Therapeutics: osilodrostat for Cushing’s disease

Published: 15-Jun-2020

Cushing’s disease is a rare condition in which the adrenal glands overproduce the hormone cortisol

It is caused by a pituitary tumour that leads to the release of too much adrenocorticotropin, the hormone that causes the adrenal glands to make cortisol. Patients with the disease may develop problems such as type 2 diabetes, high blood pressure, embolisms in the lungs and legs, fractures and a weakened immune system.

Novartis has developed a treatment: osilodrostat.1 This works by blocking the enzyme 11-beta-hydroxylase, which catalysis the final step of cortisol synthesis. It is designed for patients who cannot undergo pituitary surgery, which is the usual treatment, or for those who have had this surgery yet still have the symptoms of the disease.

In a proof-of-concept study, 12 patients were given 4 mg/day of osilidrostat in two equal doses, with the dose escalated every 14 days to 10, 20, 40 and 100 mg/d until urinary free cortisol (UFC) levels normalised.2

At that point, the dose was maintained until the study’s 70th day. All patients achieved normal UFC levels; 2 weeks after treatment stopped, the UFC had increased again. It was generally well tolerated, with the most common adverse events being fatigue, nausea and headache.

In an expansion, four of these patients plus 15 new ones were given the drug twice a day at the penultimate efficacious and tolerable dose in the previous trial for the follow-up group, and at 4 mg/day for the new patients and escalated every 2 weeks to 10, 20, 40 and 60 mg/day.3 The overall response rate was 89.5% at 10 weeks and 78.9% at 22 weeks.

A Phase III study has also been done in 137 adult patients with Cushing’s disease. In the initial 24-week, single arm, open label part, patients were given a starting dose of 2 mg twice a day, which could be increased to up to 30 mg twice a day.

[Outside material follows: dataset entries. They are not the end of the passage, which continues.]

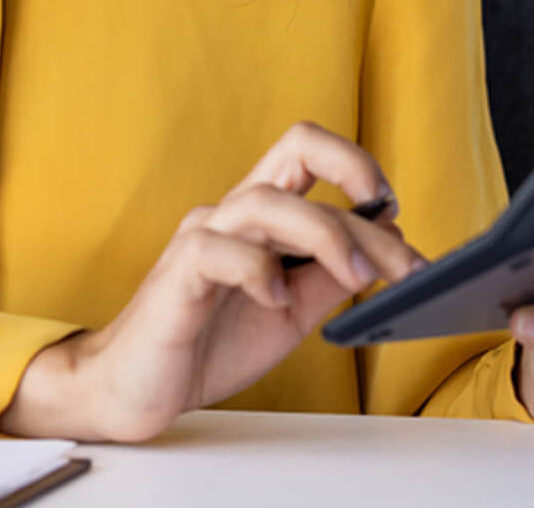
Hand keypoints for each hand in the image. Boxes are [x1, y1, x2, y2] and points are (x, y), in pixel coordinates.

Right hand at [0, 121, 425, 442]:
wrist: (137, 386)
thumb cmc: (208, 342)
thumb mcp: (291, 312)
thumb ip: (330, 276)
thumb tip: (388, 239)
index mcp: (260, 217)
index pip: (311, 156)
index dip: (361, 169)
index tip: (396, 216)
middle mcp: (232, 212)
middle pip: (295, 147)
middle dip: (357, 176)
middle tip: (396, 247)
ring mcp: (202, 237)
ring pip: (266, 199)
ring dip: (326, 234)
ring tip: (357, 278)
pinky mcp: (178, 274)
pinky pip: (216, 250)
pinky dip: (257, 271)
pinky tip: (276, 302)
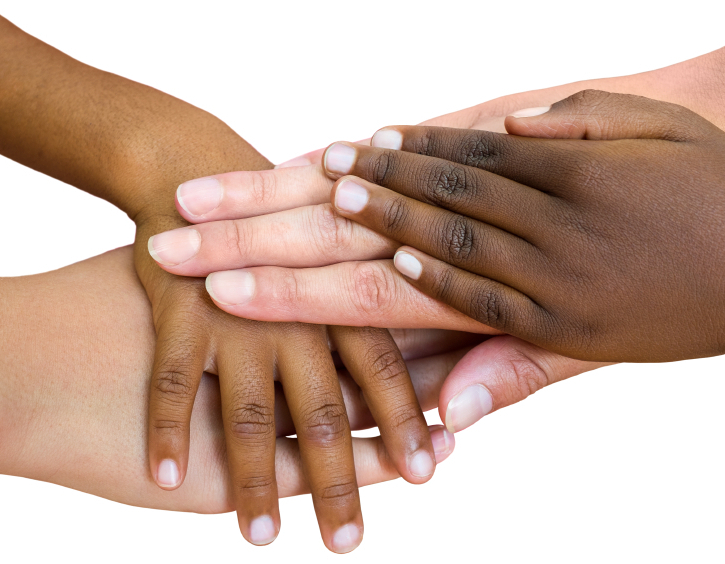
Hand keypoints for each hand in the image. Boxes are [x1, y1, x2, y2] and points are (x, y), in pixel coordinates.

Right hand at [0, 247, 458, 512]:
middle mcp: (295, 304)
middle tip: (348, 543)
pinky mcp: (175, 302)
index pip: (386, 364)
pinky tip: (163, 480)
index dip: (406, 422)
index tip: (426, 476)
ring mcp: (233, 306)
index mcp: (340, 285)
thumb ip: (379, 296)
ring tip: (263, 538)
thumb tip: (428, 351)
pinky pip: (170, 381)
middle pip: (324, 406)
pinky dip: (167, 432)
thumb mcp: (336, 237)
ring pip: (248, 412)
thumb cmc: (271, 212)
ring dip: (251, 482)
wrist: (188, 167)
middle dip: (337, 479)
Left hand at [322, 90, 724, 361]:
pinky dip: (440, 285)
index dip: (416, 147)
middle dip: (386, 179)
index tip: (368, 139)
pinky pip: (488, 306)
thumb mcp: (660, 130)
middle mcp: (564, 226)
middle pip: (453, 196)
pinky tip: (395, 263)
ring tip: (342, 206)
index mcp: (582, 172)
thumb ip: (584, 120)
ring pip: (459, 246)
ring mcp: (562, 282)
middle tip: (331, 169)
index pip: (475, 155)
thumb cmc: (713, 184)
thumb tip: (511, 125)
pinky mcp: (568, 331)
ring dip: (394, 223)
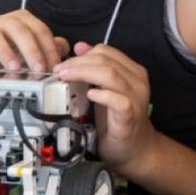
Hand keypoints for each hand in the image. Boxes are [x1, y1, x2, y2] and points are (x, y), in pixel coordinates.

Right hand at [0, 9, 68, 75]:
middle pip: (19, 30)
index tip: (55, 66)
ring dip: (4, 51)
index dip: (49, 48)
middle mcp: (2, 23)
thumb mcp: (33, 52)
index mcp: (22, 21)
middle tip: (39, 69)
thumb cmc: (12, 55)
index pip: (40, 29)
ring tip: (14, 68)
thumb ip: (49, 48)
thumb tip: (62, 49)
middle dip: (31, 50)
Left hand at [56, 42, 153, 168]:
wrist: (136, 148)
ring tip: (65, 78)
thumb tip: (79, 46)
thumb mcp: (104, 89)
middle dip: (78, 63)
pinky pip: (117, 100)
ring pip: (109, 75)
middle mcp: (137, 80)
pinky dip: (101, 95)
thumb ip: (95, 68)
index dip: (82, 54)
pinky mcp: (130, 115)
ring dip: (83, 73)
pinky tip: (89, 95)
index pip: (106, 51)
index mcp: (132, 71)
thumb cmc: (118, 119)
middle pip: (105, 60)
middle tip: (58, 71)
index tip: (63, 63)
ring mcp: (135, 97)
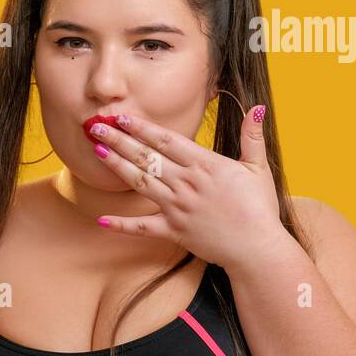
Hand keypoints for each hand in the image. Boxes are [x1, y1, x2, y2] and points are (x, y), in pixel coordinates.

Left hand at [86, 107, 288, 268]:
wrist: (257, 248)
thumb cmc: (259, 208)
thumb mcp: (258, 168)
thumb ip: (252, 136)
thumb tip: (257, 106)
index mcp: (205, 165)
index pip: (166, 141)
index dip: (142, 128)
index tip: (122, 117)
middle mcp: (186, 183)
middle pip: (147, 157)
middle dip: (120, 140)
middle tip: (96, 127)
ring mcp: (177, 207)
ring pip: (140, 182)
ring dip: (116, 166)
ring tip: (97, 151)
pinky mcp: (173, 231)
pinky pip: (142, 227)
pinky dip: (121, 224)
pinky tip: (102, 219)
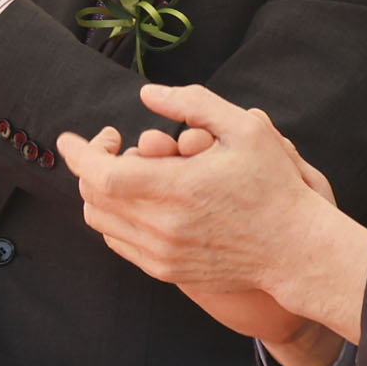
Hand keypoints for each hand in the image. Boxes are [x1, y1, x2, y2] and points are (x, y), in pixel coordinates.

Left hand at [57, 84, 366, 365]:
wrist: (294, 249)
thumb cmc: (274, 185)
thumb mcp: (245, 128)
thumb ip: (193, 103)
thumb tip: (147, 94)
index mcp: (176, 189)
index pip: (100, 175)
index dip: (79, 153)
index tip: (72, 137)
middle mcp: (161, 228)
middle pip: (93, 197)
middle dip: (91, 165)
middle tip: (117, 145)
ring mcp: (161, 255)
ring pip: (101, 223)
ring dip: (102, 192)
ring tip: (131, 171)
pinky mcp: (166, 271)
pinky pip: (120, 243)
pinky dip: (116, 217)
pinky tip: (141, 199)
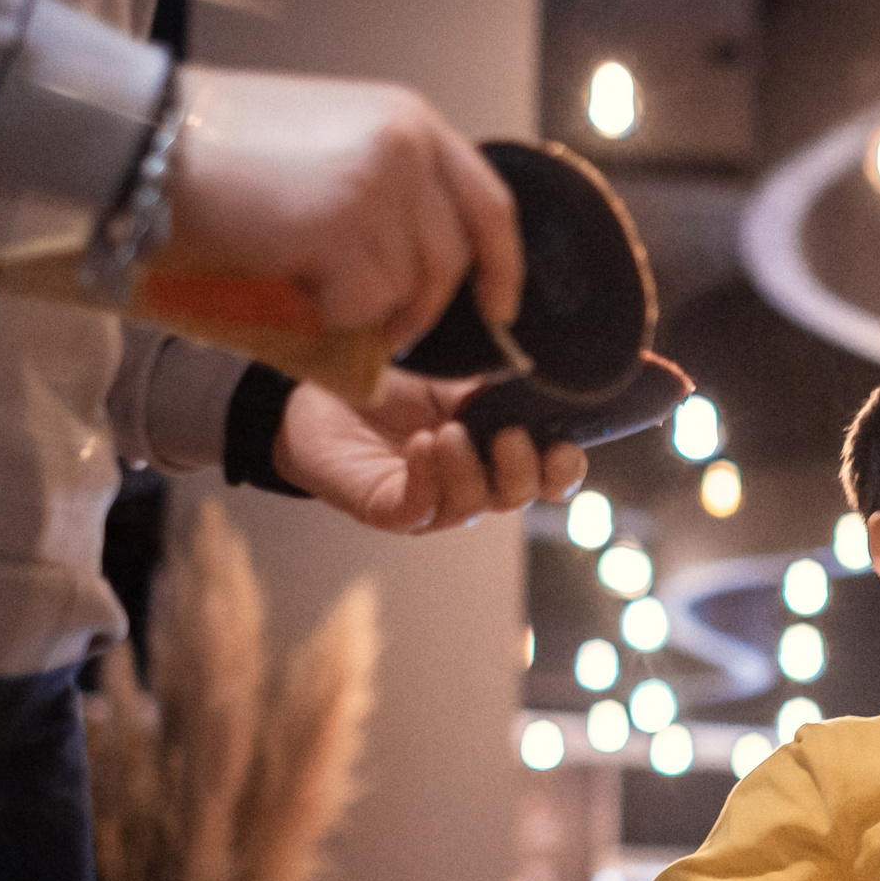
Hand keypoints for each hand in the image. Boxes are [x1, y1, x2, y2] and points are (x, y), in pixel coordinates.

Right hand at [168, 65, 525, 349]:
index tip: (504, 308)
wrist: (141, 134)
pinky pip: (357, 306)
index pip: (490, 204)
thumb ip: (388, 181)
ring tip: (302, 276)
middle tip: (383, 325)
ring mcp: (379, 187)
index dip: (502, 265)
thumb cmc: (218, 140)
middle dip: (421, 308)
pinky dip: (324, 311)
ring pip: (400, 289)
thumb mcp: (330, 137)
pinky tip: (284, 277)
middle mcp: (408, 147)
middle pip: (450, 261)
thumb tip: (421, 249)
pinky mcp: (341, 229)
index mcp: (411, 119)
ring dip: (358, 305)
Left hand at [273, 367, 587, 533]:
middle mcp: (473, 485)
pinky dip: (427, 477)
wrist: (315, 397)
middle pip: (518, 496)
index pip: (550, 477)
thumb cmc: (388, 385)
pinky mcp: (389, 510)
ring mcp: (432, 503)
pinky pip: (420, 507)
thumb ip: (492, 383)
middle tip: (507, 435)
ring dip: (467, 469)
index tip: (564, 446)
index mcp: (498, 453)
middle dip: (522, 471)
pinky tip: (421, 445)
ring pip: (472, 505)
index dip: (564, 469)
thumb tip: (538, 370)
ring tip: (446, 431)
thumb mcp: (449, 376)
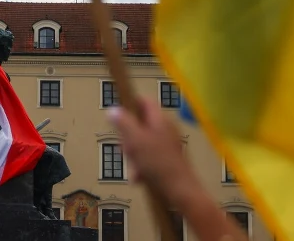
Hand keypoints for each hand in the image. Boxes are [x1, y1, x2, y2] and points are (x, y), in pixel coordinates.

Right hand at [109, 99, 238, 240]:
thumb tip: (112, 109)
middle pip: (140, 124)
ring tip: (132, 168)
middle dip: (128, 137)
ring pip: (142, 143)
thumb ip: (123, 123)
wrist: (181, 191)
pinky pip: (149, 157)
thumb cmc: (158, 163)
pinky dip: (142, 166)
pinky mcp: (168, 160)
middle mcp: (165, 129)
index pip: (144, 101)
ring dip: (133, 155)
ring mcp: (168, 145)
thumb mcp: (135, 140)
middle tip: (124, 147)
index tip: (117, 115)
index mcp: (160, 119)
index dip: (129, 104)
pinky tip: (138, 177)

After 24 weeks, cortisol levels had normalised in about half the patients, and 71 patients who needed no further dose increases were given the drug or placebo for a further 8-week double-blind withdrawal study.

At the end, 86% of those still getting the drug had normal cortisol levels, compared with 30% of the placebo group. The most common adverse events were adrenal insufficiency, headache, nausea, vomiting, fatigue and oedema.

References

  • S.G. Creemers, et al., J. Clin. Endocrinol. Metab. 104, 3437 (2019).
  • X. Bertagna, et al., J. Clin. Endocrinol. Metab. 99, 1375 (2014).
  • M. Fleseriu, et al., Pituitary 19, 138 (2016).